• [What the task asks] All records must be quoted exactly. Omit the pictures.

[Start of Attachment]

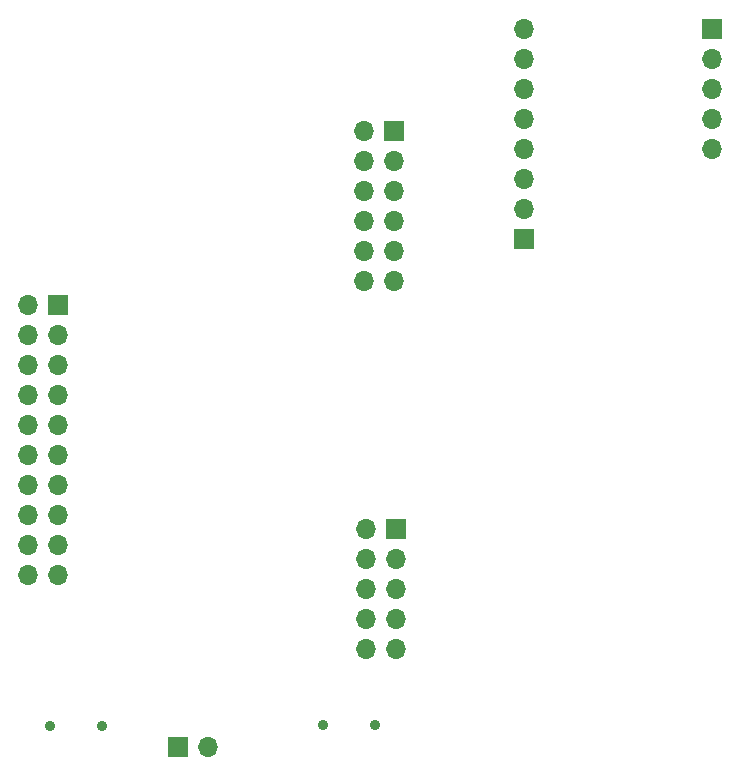
<source format=gbr>
%TF.GenerationSoftware,KiCad,Pcbnew,6.0.10-86aedd382b~118~ubuntu22.04.1*%
%TF.CreationDate,2023-01-21T23:49:40-03:00*%
%TF.ProjectId,MB_V2,4d425f56-322e-46b6-9963-61645f706362,rev?*%
%TF.SameCoordinates,Original*%
%TF.FileFunction,Soldermask,Bot*%
%TF.FilePolarity,Negative*%
%FSLAX46Y46*%
G04 Gerber Fmt 4.6, Leading zero omitted, Abs format (unit mm)*
G04 Created by KiCad (PCBNEW 6.0.10-86aedd382b~118~ubuntu22.04.1) date 2023-01-21 23:49:40*
%MOMM*%
%LPD*%
G01*
G04 APERTURE LIST*
%ADD10C,0.900000*%
%ADD11R,1.700000X1.700000*%
%ADD12O,1.700000X1.700000*%
G04 APERTURE END LIST*
D10*
%TO.C,J4*%
X103200000Y-171250000D03*
X98800000Y-171250000D03*
%TD*%
D11*
%TO.C,J7*%
X127920000Y-120900000D03*
D12*
X125380000Y-120900000D03*
X127920000Y-123440000D03*
X125380000Y-123440000D03*
X127920000Y-125980000D03*
X125380000Y-125980000D03*
X127920000Y-128520000D03*
X125380000Y-128520000D03*
X127920000Y-131060000D03*
X125380000Y-131060000D03*
X127920000Y-133600000D03*
X125380000Y-133600000D03*
%TD*%
D10*
%TO.C,J3*%
X121900000Y-171200000D03*
X126300000Y-171200000D03*
%TD*%
D11*
%TO.C,J2*%
X154900000Y-112200000D03*
D12*
X154900000Y-114740000D03*
X154900000Y-117280000D03*
X154900000Y-119820000D03*
X154900000Y-122360000D03*
%TD*%
D11*
%TO.C,J6*%
X99470000Y-135570000D03*
D12*
X96930000Y-135570000D03*
X99470000Y-138110000D03*
X96930000Y-138110000D03*
X99470000Y-140650000D03*
X96930000Y-140650000D03*
X99470000Y-143190000D03*
X96930000Y-143190000D03*
X99470000Y-145730000D03*
X96930000Y-145730000D03*
X99470000Y-148270000D03*
X96930000Y-148270000D03*
X99470000Y-150810000D03*
X96930000Y-150810000D03*
X99470000Y-153350000D03*
X96930000Y-153350000D03*
X99470000Y-155890000D03*
X96930000Y-155890000D03*
X99470000Y-158430000D03*
X96930000Y-158430000D03*
%TD*%
D11*
%TO.C,J5*%
X128100000Y-154600000D03*
D12*
X125560000Y-154600000D03*
X128100000Y-157140000D03*
X125560000Y-157140000D03*
X128100000Y-159680000D03*
X125560000Y-159680000D03*
X128100000Y-162220000D03*
X125560000Y-162220000D03*
X128100000Y-164760000D03*
X125560000Y-164760000D03*
%TD*%
D11*
%TO.C,J1*%
X138975000Y-129975000D03*
D12*
X138975000Y-127435000D03*
X138975000Y-124895000D03*
X138975000Y-122355000D03*
X138975000Y-119815000D03*
X138975000Y-117275000D03*
X138975000Y-114735000D03*
X138975000Y-112195000D03*
%TD*%
D11*
%TO.C,J8*%
X109680000Y-172980000D03*
D12*
X112220000Y-172980000D03*
%TD*%
M02*

</source>
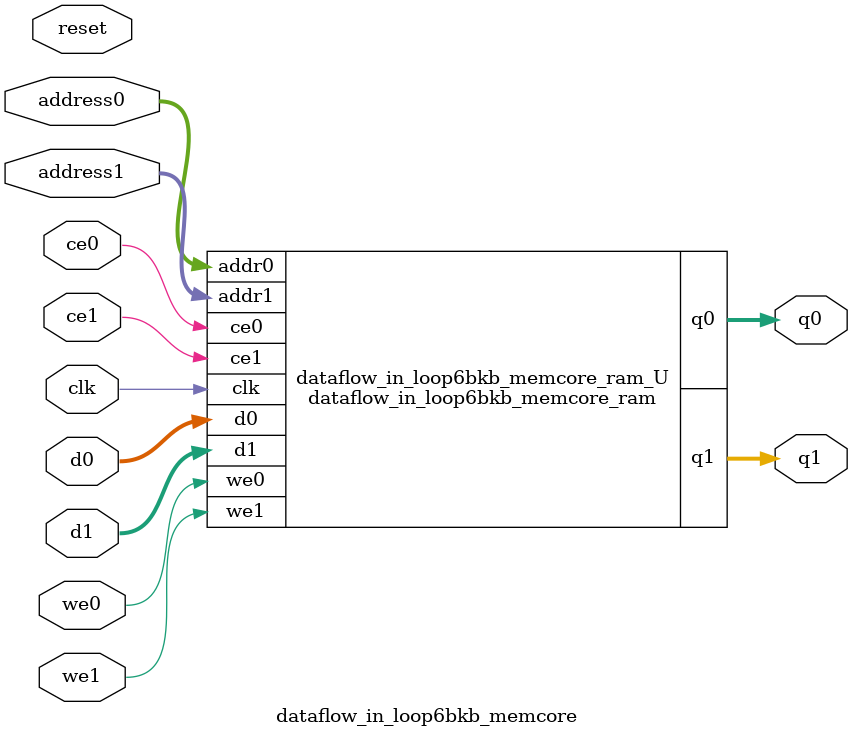
<source format=v>

`timescale 1 ns / 1 ps
module dataflow_in_loop6bkb_memcore_ram (addr0, ce0, d0, we0, q0, addr1, ce1, d1, we1, q1,  clk);

parameter DWIDTH = 64;
parameter AWIDTH = 10;
parameter MEM_SIZE = 1024;

input[AWIDTH-1:0] addr0;
input ce0;
input[DWIDTH-1:0] d0;
input we0;
output reg[DWIDTH-1:0] q0;
input[AWIDTH-1:0] addr1;
input ce1;
input[DWIDTH-1:0] d1;
input we1;
output reg[DWIDTH-1:0] q1;
input clk;

(* ram_style = "block" *)reg [DWIDTH-1:0] ram[0:MEM_SIZE-1];




always @(posedge clk)  
begin 
    if (ce0) 
    begin
        if (we0) 
        begin 
            ram[addr0] <= d0; 
            q0 <= d0;
        end 
        else 
            q0 <= ram[addr0];
    end
end


always @(posedge clk)  
begin 
    if (ce1) 
    begin
        if (we1) 
        begin 
            ram[addr1] <= d1; 
            q1 <= d1;
        end 
        else 
            q1 <= ram[addr1];
    end
end


endmodule


`timescale 1 ns / 1 ps
module dataflow_in_loop6bkb_memcore(
    reset,
    clk,
    address0,
    ce0,
    we0,
    d0,
    q0,
    address1,
    ce1,
    we1,
    d1,
    q1);

parameter DataWidth = 32'd64;
parameter AddressRange = 32'd1024;
parameter AddressWidth = 32'd10;
input reset;
input clk;
input[AddressWidth - 1:0] address0;
input ce0;
input we0;
input[DataWidth - 1:0] d0;
output[DataWidth - 1:0] q0;
input[AddressWidth - 1:0] address1;
input ce1;
input we1;
input[DataWidth - 1:0] d1;
output[DataWidth - 1:0] q1;



dataflow_in_loop6bkb_memcore_ram dataflow_in_loop6bkb_memcore_ram_U(
    .clk( clk ),
    .addr0( address0 ),
    .ce0( ce0 ),
    .we0( we0 ),
    .d0( d0 ),
    .q0( q0 ),
    .addr1( address1 ),
    .ce1( ce1 ),
    .we1( we1 ),
    .d1( d1 ),
    .q1( q1 ));

endmodule


</source>
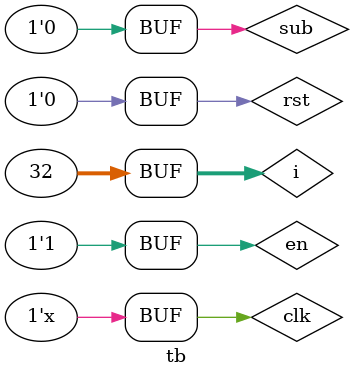
<source format=v>
`timescale 1ns / 1ps

module tb();

    // for my IP
    reg [32-1:0] ain;
    reg [32-1:0] bin;
    reg [32-1:0] cin;
    reg rst;
    reg clk;
    reg en;
    reg sub;
    wire [64-1:0] res;
    
    // for test
    integer i;
    // random test vector generation
    initial begin
            clk <= 0;
            rst <= 0;
            sub <= 0;
            en <= 1;
        for(i=0; i<32; i=i+1) begin
            ain = $urandom%(2**31);
            bin = $urandom%(2**31);
            cin = $urandom%(2**31);
            #10;
        end
    end
    
    always #5 clk = ~clk;
    
    xbip_multadd_0 UUT(
        .CLK(clk),
        .CE(en),
        .SCLR(rst),
        .SUBTRACT(sub),
        .A(ain),
        .B(bin),
        .C(cin),
        .P(res)
    );
    
endmodule
</source>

[End of Attachment]

• [Exercise result]
<source format=gbr>
%TF.GenerationSoftware,KiCad,Pcbnew,6.0.10-86aedd382b~118~ubuntu22.04.1*%
%TF.CreationDate,2023-01-21T23:49:40-03:00*%
%TF.ProjectId,MB_V2,4d425f56-322e-46b6-9963-61645f706362,rev?*%
%TF.SameCoordinates,Original*%
%TF.FileFunction,Soldermask,Bot*%
%TF.FilePolarity,Negative*%
%FSLAX46Y46*%
G04 Gerber Fmt 4.6, Leading zero omitted, Abs format (unit mm)*
G04 Created by KiCad (PCBNEW 6.0.10-86aedd382b~118~ubuntu22.04.1) date 2023-01-21 23:49:40*
%MOMM*%
%LPD*%
G01*
G04 APERTURE LIST*
%ADD10C,0.900000*%
%ADD11R,1.700000X1.700000*%
%ADD12O,1.700000X1.700000*%
G04 APERTURE END LIST*
D10*
%TO.C,J4*%
X103200000Y-171250000D03*
X98800000Y-171250000D03*
%TD*%
D11*
%TO.C,J7*%
X127920000Y-120900000D03*
D12*
X125380000Y-120900000D03*
X127920000Y-123440000D03*
X125380000Y-123440000D03*
X127920000Y-125980000D03*
X125380000Y-125980000D03*
X127920000Y-128520000D03*
X125380000Y-128520000D03*
X127920000Y-131060000D03*
X125380000Y-131060000D03*
X127920000Y-133600000D03*
X125380000Y-133600000D03*
%TD*%
D10*
%TO.C,J3*%
X121900000Y-171200000D03*
X126300000Y-171200000D03*
%TD*%
D11*
%TO.C,J2*%
X154900000Y-112200000D03*
D12*
X154900000Y-114740000D03*
X154900000Y-117280000D03*
X154900000Y-119820000D03*
X154900000Y-122360000D03*
%TD*%
D11*
%TO.C,J6*%
X99470000Y-135570000D03*
D12*
X96930000Y-135570000D03*
X99470000Y-138110000D03*
X96930000Y-138110000D03*
X99470000Y-140650000D03*
X96930000Y-140650000D03*
X99470000Y-143190000D03*
X96930000Y-143190000D03*
X99470000Y-145730000D03*
X96930000Y-145730000D03*
X99470000Y-148270000D03*
X96930000Y-148270000D03*
X99470000Y-150810000D03*
X96930000Y-150810000D03*
X99470000Y-153350000D03*
X96930000Y-153350000D03*
X99470000Y-155890000D03*
X96930000Y-155890000D03*
X99470000Y-158430000D03*
X96930000Y-158430000D03*
%TD*%
D11*
%TO.C,J5*%
X128100000Y-154600000D03*
D12*
X125560000Y-154600000D03*
X128100000Y-157140000D03*
X125560000Y-157140000D03*
X128100000Y-159680000D03*
X125560000Y-159680000D03*
X128100000Y-162220000D03*
X125560000Y-162220000D03*
X128100000Y-164760000D03*
X125560000Y-164760000D03*
%TD*%
D11*
%TO.C,J1*%
X138975000Y-129975000D03*
D12*
X138975000Y-127435000D03*
X138975000Y-124895000D03*
X138975000Y-122355000D03*
X138975000Y-119815000D03*
X138975000Y-117275000D03*
X138975000Y-114735000D03*
X138975000Y-112195000D03*
%TD*%
D11*
%TO.C,J8*%
X109680000Y-172980000D03*
D12*
X112220000Y-172980000D03*
%TD*%
M02*

</source>
<source format=v>

`timescale 1 ns / 1 ps
module dataflow_in_loop6bkb_memcore_ram (addr0, ce0, d0, we0, q0, addr1, ce1, d1, we1, q1,  clk);

parameter DWIDTH = 64;
parameter AWIDTH = 10;
parameter MEM_SIZE = 1024;

input[AWIDTH-1:0] addr0;
input ce0;
input[DWIDTH-1:0] d0;
input we0;
output reg[DWIDTH-1:0] q0;
input[AWIDTH-1:0] addr1;
input ce1;
input[DWIDTH-1:0] d1;
input we1;
output reg[DWIDTH-1:0] q1;
input clk;

(* ram_style = "block" *)reg [DWIDTH-1:0] ram[0:MEM_SIZE-1];




always @(posedge clk)  
begin 
    if (ce0) 
    begin
        if (we0) 
        begin 
            ram[addr0] <= d0; 
            q0 <= d0;
        end 
        else 
            q0 <= ram[addr0];
    end
end


always @(posedge clk)  
begin 
    if (ce1) 
    begin
        if (we1) 
        begin 
            ram[addr1] <= d1; 
            q1 <= d1;
        end 
        else 
            q1 <= ram[addr1];
    end
end


endmodule


`timescale 1 ns / 1 ps
module dataflow_in_loop6bkb_memcore(
    reset,
    clk,
    address0,
    ce0,
    we0,
    d0,
    q0,
    address1,
    ce1,
    we1,
    d1,
    q1);

parameter DataWidth = 32'd64;
parameter AddressRange = 32'd1024;
parameter AddressWidth = 32'd10;
input reset;
input clk;
input[AddressWidth - 1:0] address0;
input ce0;
input we0;
input[DataWidth - 1:0] d0;
output[DataWidth - 1:0] q0;
input[AddressWidth - 1:0] address1;
input ce1;
input we1;
input[DataWidth - 1:0] d1;
output[DataWidth - 1:0] q1;



dataflow_in_loop6bkb_memcore_ram dataflow_in_loop6bkb_memcore_ram_U(
    .clk( clk ),
    .addr0( address0 ),
    .ce0( ce0 ),
    .we0( we0 ),
    .d0( d0 ),
    .q0( q0 ),
    .addr1( address1 ),
    .ce1( ce1 ),
    .we1( we1 ),
    .d1( d1 ),
    .q1( q1 ));

endmodule


</source>
<source format=v>
`timescale 1ns / 1ps

module tb();

    // for my IP
    reg [32-1:0] ain;
    reg [32-1:0] bin;
    reg [32-1:0] cin;
    reg rst;
    reg clk;
    reg en;
    reg sub;
    wire [64-1:0] res;
    
    // for test
    integer i;
    // random test vector generation
    initial begin
            clk <= 0;
            rst <= 0;
            sub <= 0;
            en <= 1;
        for(i=0; i<32; i=i+1) begin
            ain = $urandom%(2**31);
            bin = $urandom%(2**31);
            cin = $urandom%(2**31);
            #10;
        end
    end
    
    always #5 clk = ~clk;
    
    xbip_multadd_0 UUT(
        .CLK(clk),
        .CE(en),
        .SCLR(rst),
        .SUBTRACT(sub),
        .A(ain),
        .B(bin),
        .C(cin),
        .P(res)
    );
    
endmodule
</source>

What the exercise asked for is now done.